Lucky Dip: Where are designer clothes changing attitudes to poverty?

Tolouse and his similarly dressed crew, who call themselves the Commandos, are wearing outfits that, “kop to tail” (head to toe), cost up to $1,120 each. In South Africa, groups like this are called skhothanes, an adaptation of a Zulu word meaning “to lick” or “to boast.” The day’s occasion is similar to a dance-off, but the broader subculture it is a part of, known as izikhothane, is specific to the “born free” generation—those born at the end of apartheid—living in the townships of South Africa. Born-frees like Tolouse have no direct memory of a time when nonwhites lived in townships like Soweto by force instead of economic stagnation.

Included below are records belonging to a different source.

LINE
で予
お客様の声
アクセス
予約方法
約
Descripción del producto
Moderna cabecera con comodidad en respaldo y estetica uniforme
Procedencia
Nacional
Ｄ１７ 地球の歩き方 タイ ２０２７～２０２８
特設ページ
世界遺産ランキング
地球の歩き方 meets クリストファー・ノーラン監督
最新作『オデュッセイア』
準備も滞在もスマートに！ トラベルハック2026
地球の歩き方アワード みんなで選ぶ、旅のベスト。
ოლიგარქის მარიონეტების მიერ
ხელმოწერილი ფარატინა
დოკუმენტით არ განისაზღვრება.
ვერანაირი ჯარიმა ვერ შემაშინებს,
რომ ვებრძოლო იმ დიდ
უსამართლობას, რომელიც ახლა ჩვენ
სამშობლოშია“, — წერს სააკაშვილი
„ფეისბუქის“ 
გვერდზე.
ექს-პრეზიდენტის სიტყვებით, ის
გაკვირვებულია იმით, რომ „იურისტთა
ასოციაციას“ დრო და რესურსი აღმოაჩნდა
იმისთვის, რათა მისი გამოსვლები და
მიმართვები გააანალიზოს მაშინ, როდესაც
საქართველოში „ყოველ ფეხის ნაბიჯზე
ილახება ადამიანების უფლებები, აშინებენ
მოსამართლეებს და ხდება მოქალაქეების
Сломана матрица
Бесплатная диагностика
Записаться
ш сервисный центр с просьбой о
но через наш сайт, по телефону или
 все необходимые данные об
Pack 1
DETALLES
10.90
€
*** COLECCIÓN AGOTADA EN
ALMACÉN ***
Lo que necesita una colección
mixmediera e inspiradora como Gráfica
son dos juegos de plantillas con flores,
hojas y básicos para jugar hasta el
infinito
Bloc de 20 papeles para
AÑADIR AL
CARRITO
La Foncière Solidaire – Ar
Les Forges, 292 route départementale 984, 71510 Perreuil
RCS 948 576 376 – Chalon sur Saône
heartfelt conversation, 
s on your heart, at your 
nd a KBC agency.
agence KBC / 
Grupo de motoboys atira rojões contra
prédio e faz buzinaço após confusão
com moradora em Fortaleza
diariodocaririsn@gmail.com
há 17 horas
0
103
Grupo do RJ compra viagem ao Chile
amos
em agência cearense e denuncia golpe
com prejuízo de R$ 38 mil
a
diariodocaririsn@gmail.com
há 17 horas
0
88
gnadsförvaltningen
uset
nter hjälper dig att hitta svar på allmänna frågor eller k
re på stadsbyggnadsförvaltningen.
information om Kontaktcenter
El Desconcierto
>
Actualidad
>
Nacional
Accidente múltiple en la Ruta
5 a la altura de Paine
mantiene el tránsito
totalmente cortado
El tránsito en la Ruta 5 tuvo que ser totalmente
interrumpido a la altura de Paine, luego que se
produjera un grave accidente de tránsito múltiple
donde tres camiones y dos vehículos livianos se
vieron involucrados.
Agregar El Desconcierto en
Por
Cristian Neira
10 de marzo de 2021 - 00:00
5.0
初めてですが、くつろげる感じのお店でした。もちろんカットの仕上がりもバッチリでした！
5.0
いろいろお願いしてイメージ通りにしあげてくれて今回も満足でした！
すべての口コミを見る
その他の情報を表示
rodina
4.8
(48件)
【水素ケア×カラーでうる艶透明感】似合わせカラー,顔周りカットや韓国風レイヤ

As they skhot (boast) about the names of the high-end Italian brands they’re sporting—Arbiter, Rossi Moda, Sfarzo—they never fail to mention the price tag, too. For young men living in a country where economic development hasn’t translated into what’s needed most—jobs for young people—skhothane culture is not just a way to stand out, but a way for young South Africans to move up in a society that offers them few options. While this social mobility may be more perceived than actual, one township local summed up their motivation nicely: “When they do what they do, absolutely no one can do it better. They feel like kings.”

 

Despite this evolution, headlines such as “Why Are Poor South African Teens Buying Expensive Clothes and Destroying Them?” still persist. Such stories follow a simple logic: Removed from the struggle of apartheid, these morally bankrupt and entitled youths ostensibly see no problem wasting the money that not long ago their parents would have barely been able to earn. These headlines imply a more loaded question: Why would anyone in Soweto spend their money on anything but getting out of Soweto?

 

 

Photo by Motheo Modaguru Moeng.
Photo by Motheo Modaguru Moeng.

Greg Potterton, managing director of Instant Grass, a Johannesburg-based agency that specializes in studying pockets of youth culture in Africa, says that in a place like Soweto—which is bordered by freeways and was designed during apartheid to be isolated—Tshepo’s local pride is often a product of circumstance. “When a lot of these kids are growing up, they really don’t have much option or aspirations to go anywhere else because they didn’t know about anything else,” Potterton says. “Then, you get reverse innovation happening: In the absence of luxury, creativity is born. Over time, it’s become a cooler place to be.”